WHAT TO WORK ON ->
a) Copy the stretch of the Zigbee chip passage from "So, after giving" through "not available anywhere.".
b) Take the stretch of the records from their first line through the line containing "family: Viscaceae". Rewrite that stretch with every "phylum" changed to "division" and nothing else altered, and give only those lines.

[BEGIN PAGE]

After some thoughts I decided to stick with Zigbee, but I still needed to find an IC I could use without learning a whole new toolchain and ecosystem. My first choice was the STM32WB-series, as I have the Nucleo boards at home from some previous experiments two years ago. Back then, I spent like three days trying to wrap my head around the ridiculous firmware architecture, but surely ST has improved it since then, right? Well, after spending another day with the provided examples, I gave up. The code is a terrible mix of generated parts, libraries and some glue logic, the Zigbee stack itself runs an a second core, so it’s a blackbox and you need to use poorly documented commands, and also most of the firmware examples are based on some ridiculous ‘sequencer’, so analyzing the code is a total nightmare. I mean, why not use some RTOS like normal people, so that the examples are clear to anyone who has ever used one and most debuggers can list tasks, queues and such?
So, after giving up with the STM32WB, I started looking at alternatives. It seems like a lot of people are using Zigbee chips from Texas Instruments or Sillicon Labs, but I did not want to start learning an entire new ecosystem just for a couple of sensors. Then I discovered that Espressif makes Zigbee-compatible chips – ESP32-C6 (which also has WiFi) and the newer ESP32-H2. They are very nicely priced (the H2, which I chose, is less than 2 EUR/pc), you can get them in a hand-solderable SoM (again, for a very good price) and the provided SDK examples looks reasonable. The biggest disadvantage (at least with the H2, which I chose) is that while Espressif claims it’s in mass production, only a couple of distributors have it, and for example the WROOM-02 SoM is not available anywhere.

[END PAGE]
[BEGIN RECORDS FOR PROCESSING]

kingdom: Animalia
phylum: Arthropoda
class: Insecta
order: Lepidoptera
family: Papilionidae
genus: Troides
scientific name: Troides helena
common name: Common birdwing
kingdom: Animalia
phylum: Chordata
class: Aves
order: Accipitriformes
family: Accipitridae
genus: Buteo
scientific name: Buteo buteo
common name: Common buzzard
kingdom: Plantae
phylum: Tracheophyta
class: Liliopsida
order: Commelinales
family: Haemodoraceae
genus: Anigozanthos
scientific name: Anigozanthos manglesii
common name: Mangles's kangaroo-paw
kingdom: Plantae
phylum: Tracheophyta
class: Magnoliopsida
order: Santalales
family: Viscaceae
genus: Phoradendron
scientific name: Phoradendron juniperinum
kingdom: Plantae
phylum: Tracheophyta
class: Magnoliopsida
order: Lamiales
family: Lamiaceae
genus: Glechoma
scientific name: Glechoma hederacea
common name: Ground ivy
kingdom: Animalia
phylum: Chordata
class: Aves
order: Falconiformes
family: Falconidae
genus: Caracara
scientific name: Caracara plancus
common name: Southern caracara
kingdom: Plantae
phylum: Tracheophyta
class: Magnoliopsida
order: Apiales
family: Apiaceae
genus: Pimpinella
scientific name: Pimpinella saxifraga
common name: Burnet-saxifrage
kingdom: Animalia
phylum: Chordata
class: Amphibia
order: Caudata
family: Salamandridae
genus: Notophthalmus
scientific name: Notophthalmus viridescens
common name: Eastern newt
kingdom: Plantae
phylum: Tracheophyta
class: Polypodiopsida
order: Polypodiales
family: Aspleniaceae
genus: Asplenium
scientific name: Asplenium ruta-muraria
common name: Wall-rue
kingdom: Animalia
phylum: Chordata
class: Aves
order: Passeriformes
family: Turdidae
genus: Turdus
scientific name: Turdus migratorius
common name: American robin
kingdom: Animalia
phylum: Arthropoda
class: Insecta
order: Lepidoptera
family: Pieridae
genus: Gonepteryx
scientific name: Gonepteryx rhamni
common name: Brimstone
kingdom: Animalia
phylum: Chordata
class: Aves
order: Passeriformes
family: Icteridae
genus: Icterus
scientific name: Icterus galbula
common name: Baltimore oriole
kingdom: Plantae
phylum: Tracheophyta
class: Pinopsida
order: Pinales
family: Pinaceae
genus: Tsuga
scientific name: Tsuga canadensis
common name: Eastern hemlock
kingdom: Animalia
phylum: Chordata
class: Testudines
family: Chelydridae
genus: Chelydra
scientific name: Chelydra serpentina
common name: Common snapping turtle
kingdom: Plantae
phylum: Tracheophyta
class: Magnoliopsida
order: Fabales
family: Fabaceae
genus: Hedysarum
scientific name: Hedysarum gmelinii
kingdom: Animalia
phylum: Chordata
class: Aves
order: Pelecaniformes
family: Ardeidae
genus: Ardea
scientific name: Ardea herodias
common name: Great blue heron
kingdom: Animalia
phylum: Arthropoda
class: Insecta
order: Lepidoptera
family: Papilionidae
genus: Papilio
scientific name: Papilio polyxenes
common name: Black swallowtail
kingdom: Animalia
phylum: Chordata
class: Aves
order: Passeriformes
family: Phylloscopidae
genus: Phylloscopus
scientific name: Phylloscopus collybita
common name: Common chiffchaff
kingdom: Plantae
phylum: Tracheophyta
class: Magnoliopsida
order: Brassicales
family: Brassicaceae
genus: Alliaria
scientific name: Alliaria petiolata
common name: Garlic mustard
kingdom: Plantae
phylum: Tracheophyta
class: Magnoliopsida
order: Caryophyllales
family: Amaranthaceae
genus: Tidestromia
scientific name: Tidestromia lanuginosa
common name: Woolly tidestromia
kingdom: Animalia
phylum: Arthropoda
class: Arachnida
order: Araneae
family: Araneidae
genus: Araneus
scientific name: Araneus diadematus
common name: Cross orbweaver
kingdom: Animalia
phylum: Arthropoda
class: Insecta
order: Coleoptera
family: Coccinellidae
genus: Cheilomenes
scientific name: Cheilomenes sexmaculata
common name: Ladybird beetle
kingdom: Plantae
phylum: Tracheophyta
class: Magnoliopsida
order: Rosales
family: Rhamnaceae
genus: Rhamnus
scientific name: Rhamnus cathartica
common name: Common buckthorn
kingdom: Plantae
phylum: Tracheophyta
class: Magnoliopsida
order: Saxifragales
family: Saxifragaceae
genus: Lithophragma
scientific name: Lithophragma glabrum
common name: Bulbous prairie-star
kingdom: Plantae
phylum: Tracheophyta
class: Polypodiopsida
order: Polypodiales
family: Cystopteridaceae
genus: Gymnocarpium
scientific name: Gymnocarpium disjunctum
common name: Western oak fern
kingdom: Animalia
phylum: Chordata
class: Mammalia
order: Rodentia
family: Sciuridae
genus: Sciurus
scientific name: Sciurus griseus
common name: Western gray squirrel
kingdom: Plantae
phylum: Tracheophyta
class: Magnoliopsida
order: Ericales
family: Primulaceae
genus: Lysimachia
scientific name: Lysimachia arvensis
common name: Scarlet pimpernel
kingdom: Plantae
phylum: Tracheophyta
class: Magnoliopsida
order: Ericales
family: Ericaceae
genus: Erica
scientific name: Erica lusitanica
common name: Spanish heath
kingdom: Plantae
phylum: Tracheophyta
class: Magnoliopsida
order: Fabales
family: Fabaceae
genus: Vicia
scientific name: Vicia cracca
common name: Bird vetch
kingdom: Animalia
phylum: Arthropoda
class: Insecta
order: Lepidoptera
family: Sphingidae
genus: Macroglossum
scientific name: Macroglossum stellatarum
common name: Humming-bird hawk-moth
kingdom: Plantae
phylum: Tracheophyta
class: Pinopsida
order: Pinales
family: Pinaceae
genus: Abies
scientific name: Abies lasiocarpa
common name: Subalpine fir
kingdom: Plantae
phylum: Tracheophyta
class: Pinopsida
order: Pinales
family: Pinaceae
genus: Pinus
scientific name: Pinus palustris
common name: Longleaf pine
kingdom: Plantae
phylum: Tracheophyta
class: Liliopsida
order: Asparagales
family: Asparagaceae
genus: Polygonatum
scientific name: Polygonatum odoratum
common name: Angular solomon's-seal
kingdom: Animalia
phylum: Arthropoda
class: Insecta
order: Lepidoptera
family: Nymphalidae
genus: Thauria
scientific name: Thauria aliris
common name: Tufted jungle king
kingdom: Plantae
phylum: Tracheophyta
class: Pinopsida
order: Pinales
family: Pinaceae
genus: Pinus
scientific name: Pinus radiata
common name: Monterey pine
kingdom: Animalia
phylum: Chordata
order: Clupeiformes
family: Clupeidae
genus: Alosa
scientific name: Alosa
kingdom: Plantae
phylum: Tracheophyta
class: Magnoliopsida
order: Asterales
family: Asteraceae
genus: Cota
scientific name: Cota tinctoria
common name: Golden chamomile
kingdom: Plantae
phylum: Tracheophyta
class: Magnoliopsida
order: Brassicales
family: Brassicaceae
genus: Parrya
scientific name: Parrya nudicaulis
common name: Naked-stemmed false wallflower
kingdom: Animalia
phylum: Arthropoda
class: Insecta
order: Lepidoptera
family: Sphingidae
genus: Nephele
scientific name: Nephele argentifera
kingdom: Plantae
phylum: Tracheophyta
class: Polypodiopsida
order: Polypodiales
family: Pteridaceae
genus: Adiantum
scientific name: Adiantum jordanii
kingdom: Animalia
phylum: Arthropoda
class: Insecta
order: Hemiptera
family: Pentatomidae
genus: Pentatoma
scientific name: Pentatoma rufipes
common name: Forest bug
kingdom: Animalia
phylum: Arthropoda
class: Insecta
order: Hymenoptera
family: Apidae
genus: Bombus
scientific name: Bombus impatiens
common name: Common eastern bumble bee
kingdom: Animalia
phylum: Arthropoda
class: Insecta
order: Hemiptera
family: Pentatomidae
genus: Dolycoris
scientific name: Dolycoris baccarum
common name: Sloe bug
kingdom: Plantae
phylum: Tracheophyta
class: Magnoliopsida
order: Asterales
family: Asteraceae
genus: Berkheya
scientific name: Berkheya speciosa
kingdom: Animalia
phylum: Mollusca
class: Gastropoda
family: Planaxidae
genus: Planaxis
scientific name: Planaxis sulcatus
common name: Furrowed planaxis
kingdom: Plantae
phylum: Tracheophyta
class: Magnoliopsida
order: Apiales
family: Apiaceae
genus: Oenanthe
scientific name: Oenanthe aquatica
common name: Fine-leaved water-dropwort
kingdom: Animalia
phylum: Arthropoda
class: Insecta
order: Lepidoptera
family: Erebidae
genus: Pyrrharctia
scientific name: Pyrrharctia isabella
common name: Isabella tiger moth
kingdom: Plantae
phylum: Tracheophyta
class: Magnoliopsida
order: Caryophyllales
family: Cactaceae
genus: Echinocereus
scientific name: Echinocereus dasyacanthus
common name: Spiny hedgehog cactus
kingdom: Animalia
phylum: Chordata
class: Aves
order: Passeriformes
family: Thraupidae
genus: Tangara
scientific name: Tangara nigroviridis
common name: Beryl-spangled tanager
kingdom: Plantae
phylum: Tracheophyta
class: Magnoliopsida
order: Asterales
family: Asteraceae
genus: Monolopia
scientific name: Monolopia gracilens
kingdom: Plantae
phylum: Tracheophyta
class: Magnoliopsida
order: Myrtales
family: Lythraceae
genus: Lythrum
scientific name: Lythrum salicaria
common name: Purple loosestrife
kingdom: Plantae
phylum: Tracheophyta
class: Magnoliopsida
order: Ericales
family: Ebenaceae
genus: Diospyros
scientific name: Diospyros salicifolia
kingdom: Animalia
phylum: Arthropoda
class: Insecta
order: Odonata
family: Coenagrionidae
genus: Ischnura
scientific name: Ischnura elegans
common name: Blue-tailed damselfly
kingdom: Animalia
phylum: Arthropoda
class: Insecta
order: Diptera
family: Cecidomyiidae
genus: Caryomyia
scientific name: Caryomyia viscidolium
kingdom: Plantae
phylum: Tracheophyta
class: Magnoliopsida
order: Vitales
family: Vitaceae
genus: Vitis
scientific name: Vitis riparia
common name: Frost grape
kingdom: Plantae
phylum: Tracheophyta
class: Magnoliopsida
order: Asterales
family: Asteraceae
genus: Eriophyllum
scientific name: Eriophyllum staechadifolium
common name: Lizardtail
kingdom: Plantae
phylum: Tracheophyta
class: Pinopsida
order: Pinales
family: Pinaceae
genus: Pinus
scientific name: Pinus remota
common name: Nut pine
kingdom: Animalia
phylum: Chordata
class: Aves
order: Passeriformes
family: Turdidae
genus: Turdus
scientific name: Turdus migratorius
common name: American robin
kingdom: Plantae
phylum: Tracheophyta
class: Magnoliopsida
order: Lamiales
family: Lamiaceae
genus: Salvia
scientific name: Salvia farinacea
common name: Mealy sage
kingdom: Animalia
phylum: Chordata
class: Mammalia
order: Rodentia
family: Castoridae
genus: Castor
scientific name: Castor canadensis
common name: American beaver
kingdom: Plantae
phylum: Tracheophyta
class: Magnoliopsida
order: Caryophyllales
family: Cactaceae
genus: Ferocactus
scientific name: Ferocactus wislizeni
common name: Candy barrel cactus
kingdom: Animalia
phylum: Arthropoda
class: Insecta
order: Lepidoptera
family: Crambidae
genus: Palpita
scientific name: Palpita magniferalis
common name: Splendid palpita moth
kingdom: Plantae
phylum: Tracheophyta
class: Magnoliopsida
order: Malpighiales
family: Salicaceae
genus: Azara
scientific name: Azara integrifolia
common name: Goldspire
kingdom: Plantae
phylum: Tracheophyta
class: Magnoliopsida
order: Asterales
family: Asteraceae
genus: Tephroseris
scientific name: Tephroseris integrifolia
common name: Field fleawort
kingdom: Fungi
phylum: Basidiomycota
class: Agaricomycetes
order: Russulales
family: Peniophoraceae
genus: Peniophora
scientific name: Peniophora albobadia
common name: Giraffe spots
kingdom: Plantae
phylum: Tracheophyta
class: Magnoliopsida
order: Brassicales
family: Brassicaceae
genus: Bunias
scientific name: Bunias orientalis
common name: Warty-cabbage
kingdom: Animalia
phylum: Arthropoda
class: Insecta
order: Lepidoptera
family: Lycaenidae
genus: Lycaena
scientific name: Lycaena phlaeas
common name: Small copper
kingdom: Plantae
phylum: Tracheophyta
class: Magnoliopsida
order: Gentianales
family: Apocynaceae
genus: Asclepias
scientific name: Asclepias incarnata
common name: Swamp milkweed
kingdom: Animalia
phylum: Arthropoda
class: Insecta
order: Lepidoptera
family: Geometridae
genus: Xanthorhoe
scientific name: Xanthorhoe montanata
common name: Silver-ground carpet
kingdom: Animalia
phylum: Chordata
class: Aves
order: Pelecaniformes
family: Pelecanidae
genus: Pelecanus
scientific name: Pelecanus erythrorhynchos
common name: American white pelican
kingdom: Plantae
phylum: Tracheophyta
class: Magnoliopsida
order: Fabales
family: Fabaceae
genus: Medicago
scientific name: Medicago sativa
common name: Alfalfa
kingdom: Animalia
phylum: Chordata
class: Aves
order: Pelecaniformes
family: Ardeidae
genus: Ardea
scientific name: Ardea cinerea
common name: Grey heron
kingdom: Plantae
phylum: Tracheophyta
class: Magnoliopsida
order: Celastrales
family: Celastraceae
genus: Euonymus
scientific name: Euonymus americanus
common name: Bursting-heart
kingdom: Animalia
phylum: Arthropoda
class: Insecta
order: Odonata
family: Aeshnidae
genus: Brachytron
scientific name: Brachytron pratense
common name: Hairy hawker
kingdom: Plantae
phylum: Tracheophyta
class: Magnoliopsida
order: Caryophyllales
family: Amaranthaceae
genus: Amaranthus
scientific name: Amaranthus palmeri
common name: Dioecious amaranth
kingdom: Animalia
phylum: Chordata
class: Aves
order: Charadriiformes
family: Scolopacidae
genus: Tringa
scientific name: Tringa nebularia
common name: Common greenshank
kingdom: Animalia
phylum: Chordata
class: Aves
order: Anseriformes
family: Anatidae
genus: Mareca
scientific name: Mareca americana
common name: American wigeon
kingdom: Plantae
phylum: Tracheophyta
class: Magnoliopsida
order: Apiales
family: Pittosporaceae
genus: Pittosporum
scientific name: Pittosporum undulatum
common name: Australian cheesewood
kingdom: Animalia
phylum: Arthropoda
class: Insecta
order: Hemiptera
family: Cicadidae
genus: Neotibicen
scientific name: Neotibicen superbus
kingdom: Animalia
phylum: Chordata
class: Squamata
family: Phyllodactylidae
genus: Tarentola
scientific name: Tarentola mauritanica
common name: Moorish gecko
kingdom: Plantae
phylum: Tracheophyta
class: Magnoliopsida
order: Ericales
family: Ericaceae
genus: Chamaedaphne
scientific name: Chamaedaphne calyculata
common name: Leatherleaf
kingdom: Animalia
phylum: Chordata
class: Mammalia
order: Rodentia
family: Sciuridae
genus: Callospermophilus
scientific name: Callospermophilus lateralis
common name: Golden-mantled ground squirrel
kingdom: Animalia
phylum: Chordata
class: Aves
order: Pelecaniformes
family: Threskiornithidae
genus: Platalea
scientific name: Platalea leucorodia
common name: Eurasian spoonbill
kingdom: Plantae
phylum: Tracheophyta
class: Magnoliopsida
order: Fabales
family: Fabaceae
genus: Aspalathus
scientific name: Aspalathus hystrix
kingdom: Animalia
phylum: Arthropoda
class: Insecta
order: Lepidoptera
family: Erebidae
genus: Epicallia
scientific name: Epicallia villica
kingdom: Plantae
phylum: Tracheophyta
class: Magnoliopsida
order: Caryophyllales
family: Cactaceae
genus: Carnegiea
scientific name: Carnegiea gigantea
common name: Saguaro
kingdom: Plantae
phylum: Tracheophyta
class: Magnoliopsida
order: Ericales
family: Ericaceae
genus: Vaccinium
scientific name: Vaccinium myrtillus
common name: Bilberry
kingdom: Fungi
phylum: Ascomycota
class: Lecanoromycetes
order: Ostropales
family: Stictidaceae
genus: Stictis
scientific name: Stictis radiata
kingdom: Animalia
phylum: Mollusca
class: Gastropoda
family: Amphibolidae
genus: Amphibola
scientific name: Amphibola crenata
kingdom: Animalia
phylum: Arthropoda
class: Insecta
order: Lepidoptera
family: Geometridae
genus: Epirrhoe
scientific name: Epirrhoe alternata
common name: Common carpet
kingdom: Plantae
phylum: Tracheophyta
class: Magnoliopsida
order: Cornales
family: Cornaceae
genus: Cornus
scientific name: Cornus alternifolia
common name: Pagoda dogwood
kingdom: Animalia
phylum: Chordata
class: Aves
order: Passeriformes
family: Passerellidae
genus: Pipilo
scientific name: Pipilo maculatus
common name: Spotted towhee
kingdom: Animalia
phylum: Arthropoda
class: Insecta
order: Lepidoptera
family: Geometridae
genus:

[END RECORDS FOR PROCESSING]

OUTPUTS IN ORDER ->
a)
So, after giving up with the STM32WB, I started looking at alternatives. It seems like a lot of people are using Zigbee chips from Texas Instruments or Sillicon Labs, but I did not want to start learning an entire new ecosystem just for a couple of sensors. Then I discovered that Espressif makes Zigbee-compatible chips – ESP32-C6 (which also has WiFi) and the newer ESP32-H2. They are very nicely priced (the H2, which I chose, is less than 2 EUR/pc), you can get them in a hand-solderable SoM (again, for a very good price) and the provided SDK examples looks reasonable. The biggest disadvantage (at least with the H2, which I chose) is that while Espressif claims it’s in mass production, only a couple of distributors have it, and for example the WROOM-02 SoM is not available anywhere.

b)
kingdom: Animalia
division: Arthropoda
class: Insecta
order: Lepidoptera
family: Papilionidae
genus: Troides
scientific name: Troides helena
common name: Common birdwing
kingdom: Animalia
division: Chordata
class: Aves
order: Accipitriformes
family: Accipitridae
genus: Buteo
scientific name: Buteo buteo
common name: Common buzzard
kingdom: Plantae
division: Tracheophyta
class: Liliopsida
order: Commelinales
family: Haemodoraceae
genus: Anigozanthos
scientific name: Anigozanthos manglesii
common name: Mangles's kangaroo-paw
kingdom: Plantae
division: Tracheophyta
class: Magnoliopsida
order: Santalales
family: Viscaceae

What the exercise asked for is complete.